EXERCISE DETAILS:
The task calls for the lines below from the line with "regionales tiene mucho poder en el" to the line with "оны. Спускаясь в", both ends included, copied exactly, without any pictures.

EXCERPTED RECORDS:
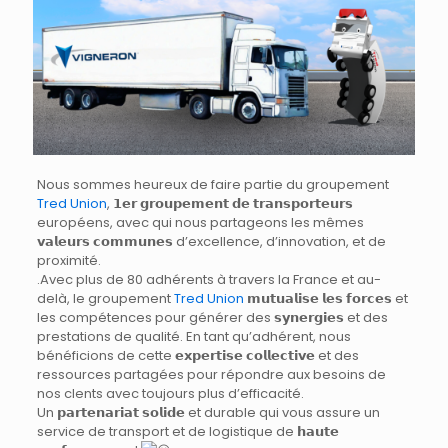
Nous sommes heureux de faire partie du groupement
Tred Union
, 𝟭𝗲𝗿 𝗴𝗿𝗼𝘂𝗽𝗲𝗺𝗲𝗻𝘁 𝗱𝗲 𝘁𝗿𝗮𝗻𝘀𝗽𝗼𝗿𝘁𝗲𝘂𝗿𝘀
européens, avec qui nous partageons les mêmes
𝘃𝗮𝗹𝗲𝘂𝗿𝘀 𝗰𝗼𝗺𝗺𝘂𝗻𝗲𝘀 d’excellence, d’innovation, et de
proximité.
.Avec plus de 80 adhérents à travers la France et au-
delà, le groupement
Tred Union
𝗺𝘂𝘁𝘂𝗮𝗹𝗶𝘀𝗲 𝗹𝗲𝘀 𝗳𝗼𝗿𝗰𝗲𝘀 et
les compétences pour générer des 𝘀𝘆𝗻𝗲𝗿𝗴𝗶𝗲𝘀 et des
prestations de qualité. En tant qu’adhérent, nous
bénéficions de cette 𝗲𝘅𝗽𝗲𝗿𝘁𝗶𝘀𝗲 𝗰𝗼𝗹𝗹𝗲𝗰𝘁𝗶𝘃𝗲 et des
ressources partagées pour répondre aux besoins de
nos clents avec toujours plus d’efficacité.
Un 𝗽𝗮𝗿𝘁𝗲𝗻𝗮𝗿𝗶𝗮𝘁 𝘀𝗼𝗹𝗶𝗱𝗲 et durable qui vous assure un
service de transport et de logistique de 𝗵𝗮𝘂𝘁𝗲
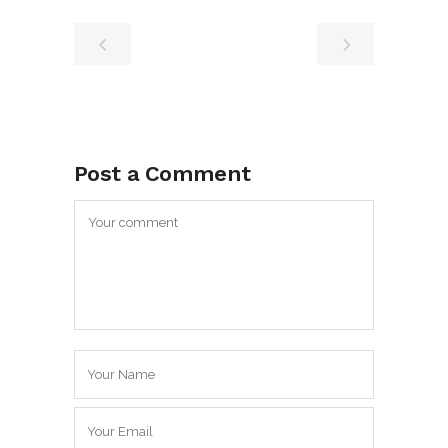
Post a Comment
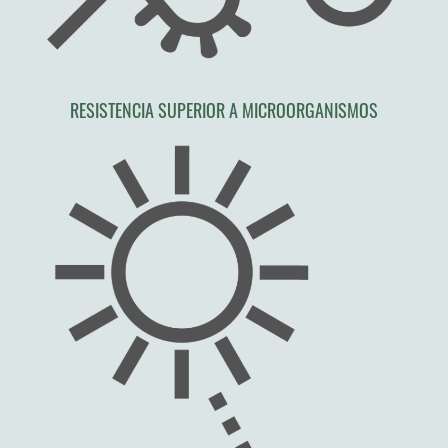
RESISTENCIA SUPERIOR A MICROORGANISMOS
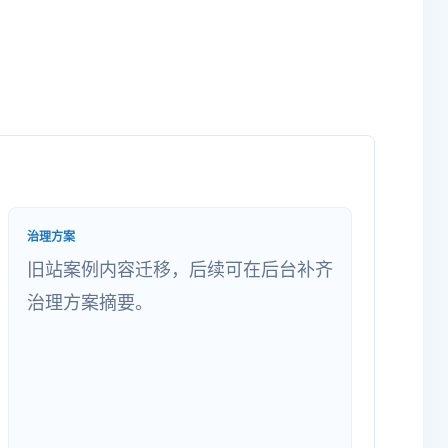
治理方案
旧站案例内容迁移，后续可在后台补齐
治理方案摘要。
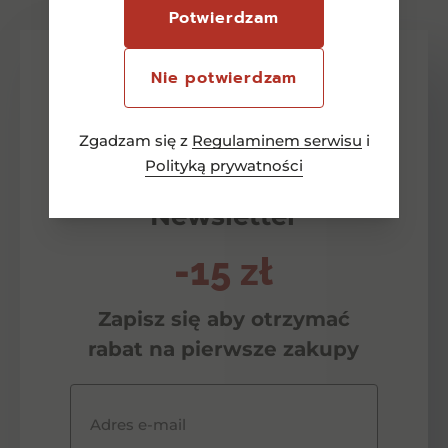
Potwierdzam
Nie potwierdzam
Zgadzam się z
Regulaminem serwisu
i
Polityką prywatności
Newsletter
-15 zł
Zapisz się aby otrzymać
rabat na pierwsze zakupy
Adres e-mail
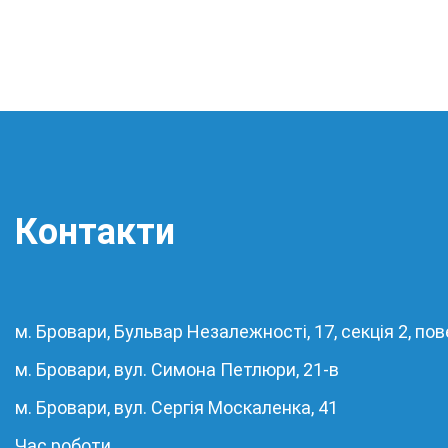
Контакти
м. Бровари, Бульвар Незалежності, 17, секція 2, пов
м. Бровари, вул. Симона Петлюри, 21-в
м. Бровари, вул. Сергія Москаленка, 41
Час роботи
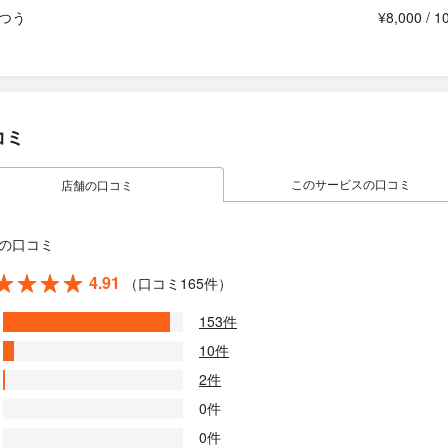
つう
¥8,000 / 
コミ
このサービスの口コミ
店舗の口コミ
の口コミ
4.91
（口コミ165件）
153件
10件
2件
0件
0件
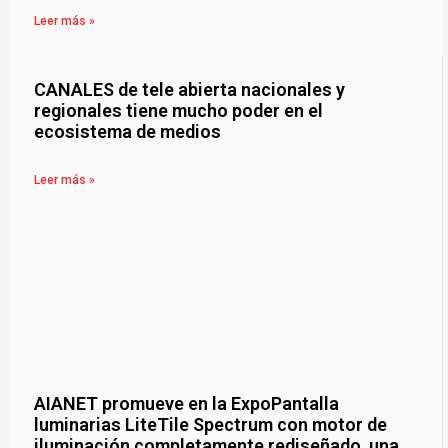
Leer más »
CANALES de tele abierta nacionales y
regionales tiene mucho poder en el
ecosistema de medios
Leer más »
AIANET promueve en la ExpoPantalla
luminarias LiteTile Spectrum con motor de
iluminación completamente rediseñado, una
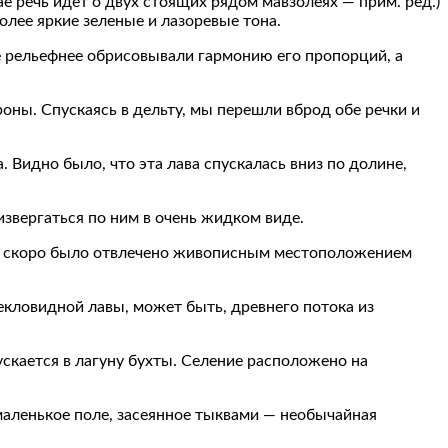
 речь идет о двух стоящих рядом мавзолеях — прим. ред.)
лее яркие зеленые и лазоревые тона.
е рельефнее обрисовывали гармонию его пропорций, а
оны. Спускаясь в дельту, мы перешли вброд обе речки и
 Видно было, что эта лава спускалась вниз по долине,
звергаться по ним в очень жидком виде.
ше скоро было отвлечено живописным местоположением
кловидной лавы, может быть, древнего потока из
ускается в лагуну бухты. Селение расположено на
 маленькое поле, засеянное тыквами — необычайная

RESULT:
regionales tiene mucho poder en el
ecosistema de medios
Leer más »
AIANET promueve en la ExpoPantalla
luminarias LiteTile Spectrum con motor de
iluminación completamente rediseñado, una
 речь идет о двух стоящих рядом мавзолеях — прим. ред.)
лее яркие зеленые и лазоревые тона.
е рельефнее обрисовывали гармонию его пропорций, а
оны. Спускаясь в дельту, мы перешли вброд обе речки и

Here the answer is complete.